§ What to work on
Pick out every line in the records below that contains the word "series", and copy each of those lines in full.

§ Input data
================================
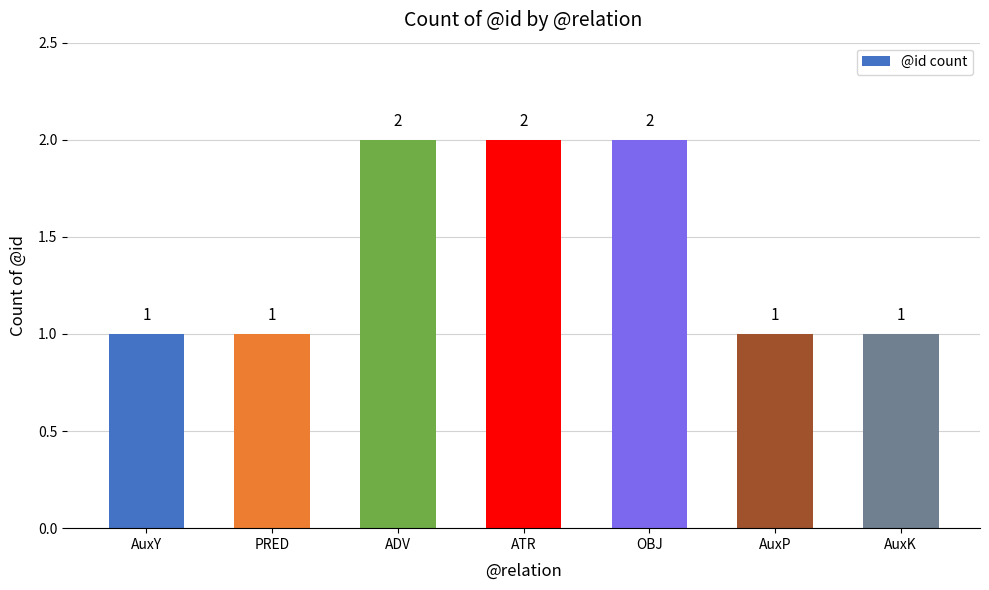

What is the difference between the values at OBJ and PRED?

1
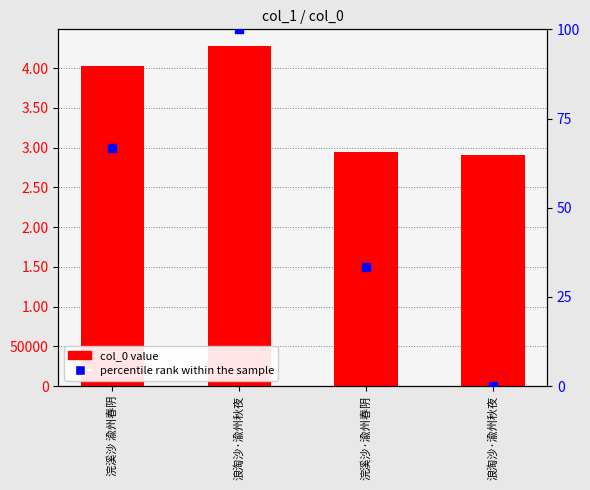

Which series reaches the maximum Y coordinate?

col_0 value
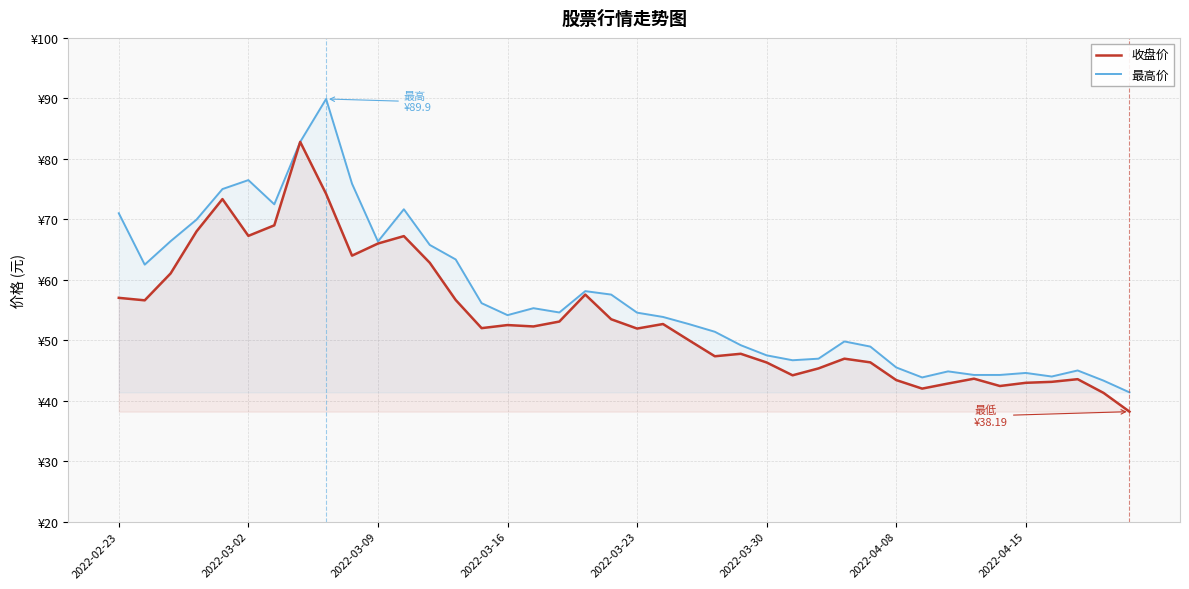

Is this an area chart (filled region under the line)?

No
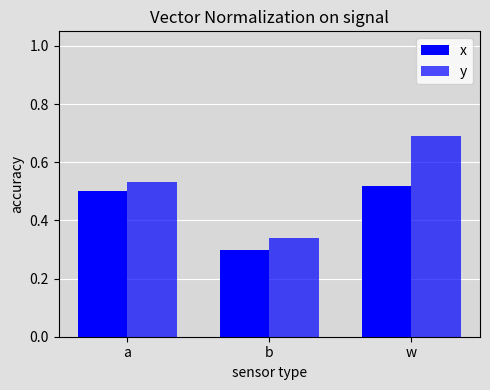

What is the sum of the x values at w and b?

0.8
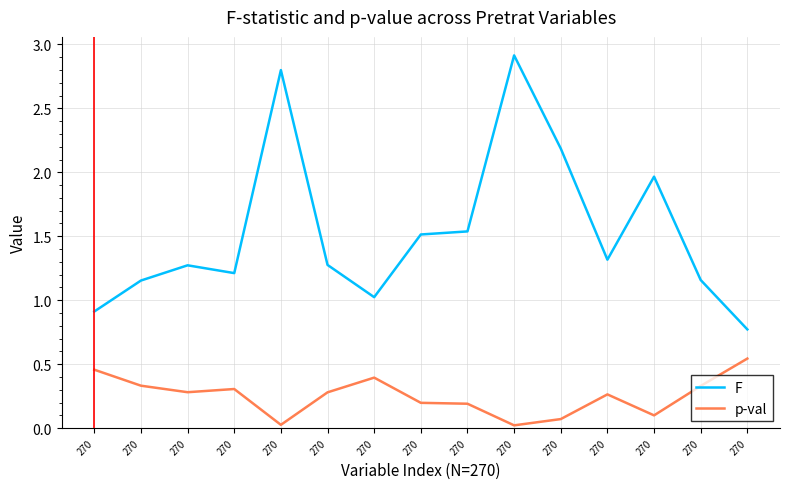

What is the sum of the F values at 270 and 270?

2.2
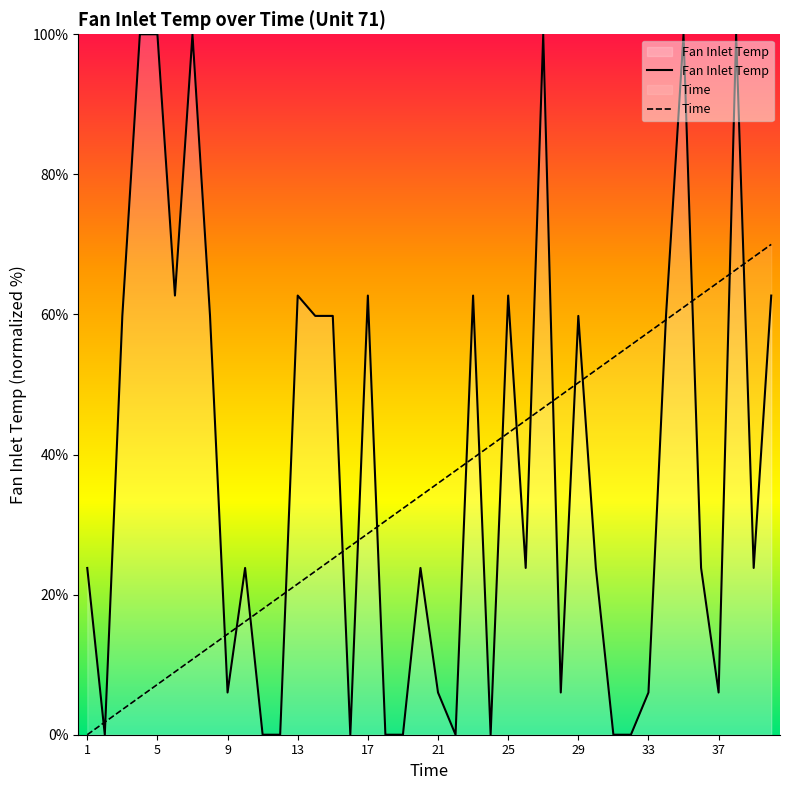

Which series has the widest spread of values?

Fan Inlet Temp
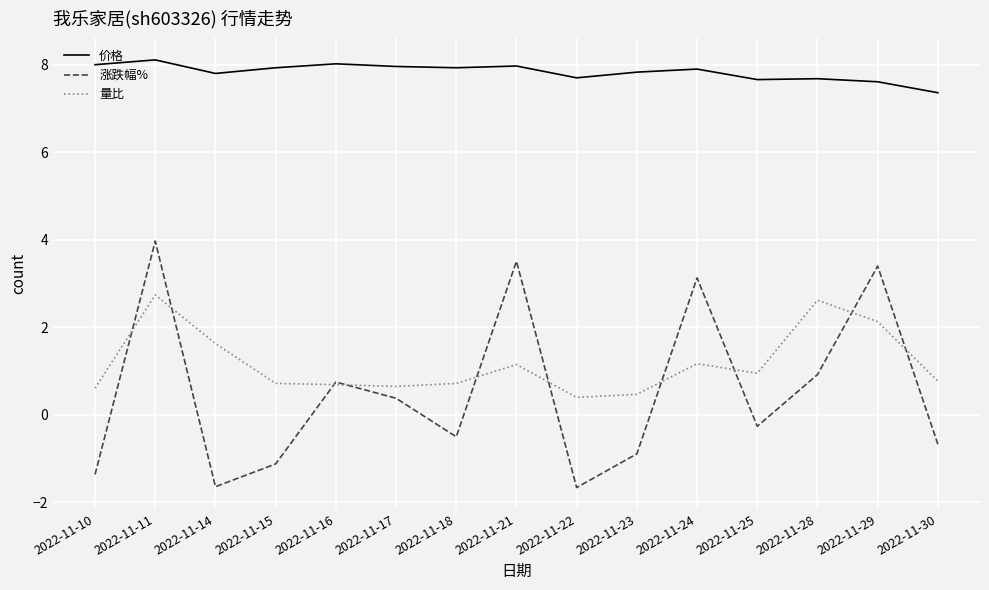

Which series has the largest total across all categories?

价格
================================
§ Response below
Which series reaches the maximum Y coordinate?
Which series has the widest spread of values?
Which series has the largest total across all categories?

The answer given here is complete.